The Canadian filmmaker introduces T+L to the streets and canal of Paris’s 10th arrondissement.
“The Rue de Lancry winds its way down to the Canal St.-Martin, a two-mile waterway in the 10th Arrondissement built under Napoléon. Now the street is modern and charming and lined with small shops, boulangeries, Italian and Middle Eastern grocers, and plenty of restaurants. I like to walk across the iron bridge that lets you off in front of the Hôtel du Nord, which is not a hotel at all but a restaurant and café that’s full of books. People spend the entire day there, it’s so comfortable. The neighborhood is trendy in an unforced way—it used to be rather unknown, but now it’s at a particular moment in its evolution when it all feels balanced between the old and new.
“The bridges over the canal have very steep staircases—they must be very high to allow room for the barges to go through. The ancient locks function as they have since 1825. It’s thrilling to be on top of one of the bridges when the machinery moves and water rushes in on the way to the Seine.

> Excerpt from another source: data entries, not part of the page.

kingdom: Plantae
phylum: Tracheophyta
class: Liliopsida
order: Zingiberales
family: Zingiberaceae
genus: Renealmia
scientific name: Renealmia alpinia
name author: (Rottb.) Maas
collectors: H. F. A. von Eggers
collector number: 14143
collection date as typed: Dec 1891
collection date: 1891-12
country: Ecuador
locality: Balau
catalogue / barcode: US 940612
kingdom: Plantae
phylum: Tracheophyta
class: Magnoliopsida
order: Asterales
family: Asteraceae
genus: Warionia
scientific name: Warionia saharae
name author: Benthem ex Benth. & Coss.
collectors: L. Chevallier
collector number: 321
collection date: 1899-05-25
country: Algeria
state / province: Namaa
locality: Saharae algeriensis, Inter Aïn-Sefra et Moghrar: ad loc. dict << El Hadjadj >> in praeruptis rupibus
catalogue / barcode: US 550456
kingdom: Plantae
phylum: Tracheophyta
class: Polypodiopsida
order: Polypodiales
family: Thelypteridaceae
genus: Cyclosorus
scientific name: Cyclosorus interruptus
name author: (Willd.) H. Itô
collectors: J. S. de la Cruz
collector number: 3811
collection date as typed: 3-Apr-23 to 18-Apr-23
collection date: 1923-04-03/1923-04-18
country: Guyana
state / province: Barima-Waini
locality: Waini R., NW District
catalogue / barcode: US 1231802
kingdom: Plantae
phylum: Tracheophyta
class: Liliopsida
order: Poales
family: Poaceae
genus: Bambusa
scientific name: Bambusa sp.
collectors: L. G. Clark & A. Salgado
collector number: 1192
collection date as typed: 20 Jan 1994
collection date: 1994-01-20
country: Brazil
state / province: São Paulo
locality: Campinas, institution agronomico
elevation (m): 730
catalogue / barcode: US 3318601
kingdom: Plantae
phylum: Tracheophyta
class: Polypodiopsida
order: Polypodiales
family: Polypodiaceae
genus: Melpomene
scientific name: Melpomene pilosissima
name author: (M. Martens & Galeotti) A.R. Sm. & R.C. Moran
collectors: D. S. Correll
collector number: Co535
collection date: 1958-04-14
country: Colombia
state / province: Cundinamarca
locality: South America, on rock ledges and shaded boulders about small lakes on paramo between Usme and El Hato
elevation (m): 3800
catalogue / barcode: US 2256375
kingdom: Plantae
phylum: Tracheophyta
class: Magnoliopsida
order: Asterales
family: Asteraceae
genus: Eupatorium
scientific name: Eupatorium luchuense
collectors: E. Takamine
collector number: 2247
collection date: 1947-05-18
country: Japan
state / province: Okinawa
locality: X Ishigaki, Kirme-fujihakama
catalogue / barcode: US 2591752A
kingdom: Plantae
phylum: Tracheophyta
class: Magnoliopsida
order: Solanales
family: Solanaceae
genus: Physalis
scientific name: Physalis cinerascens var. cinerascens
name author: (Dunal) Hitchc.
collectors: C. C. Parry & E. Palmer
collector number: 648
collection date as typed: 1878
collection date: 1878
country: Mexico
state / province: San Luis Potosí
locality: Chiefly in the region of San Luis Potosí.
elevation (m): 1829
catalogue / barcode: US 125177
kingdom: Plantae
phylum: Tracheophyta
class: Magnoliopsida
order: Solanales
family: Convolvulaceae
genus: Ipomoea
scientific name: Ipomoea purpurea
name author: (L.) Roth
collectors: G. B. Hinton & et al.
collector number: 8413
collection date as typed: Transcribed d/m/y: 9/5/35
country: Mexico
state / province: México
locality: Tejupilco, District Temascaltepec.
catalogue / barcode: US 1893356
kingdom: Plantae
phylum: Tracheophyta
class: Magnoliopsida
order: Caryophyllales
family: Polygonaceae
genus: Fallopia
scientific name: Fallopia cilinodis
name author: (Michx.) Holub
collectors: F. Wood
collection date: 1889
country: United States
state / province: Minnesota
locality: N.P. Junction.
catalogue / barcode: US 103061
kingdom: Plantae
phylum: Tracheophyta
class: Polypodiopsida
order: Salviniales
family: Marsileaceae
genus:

You can hear only the sound of the river and the shrieks of children from a nearby playground. It’s a timeless moment—pure magic.”
Atom Egoyan is the director of The Sweet Hereafter and Exotica. His newest film, the thriller Chloe, set in Toronto and starring Julianne Moore, Liam Neeson, and Amanda Seyfried, is now in theaters.
Paris Hotel Pick
“Try the house-made duck confit at Hôtel du Nord (102 Quai de Jemmapes, 10th Arr.; 33-1/40-40-78-78; dinner for two $84).”
French Design Find
“ArtaZart (83 Quai de Valmy, 10th Arr.; 33-1/40-40-24-03) may be the best bookshop in Paris. The Canadian owner stocks 19,000 titles in French and English on art, photography, architecture, and illustration.”
Red-Eye Made Easy
“For transatlantic flights, the sleeping pill Imovane is essential. It helps with jet lag when I have to work.”
A Director’s Discovery
“On my first trip to Paris I found small Left Bank cinemas showing movies I had only dreamed of seeing on a screen. Action Christine (4 Rue Christine, 6th Arr.; 33-1/43-25-85-78) opened in the 1970’s and specializes in films d’auteur.”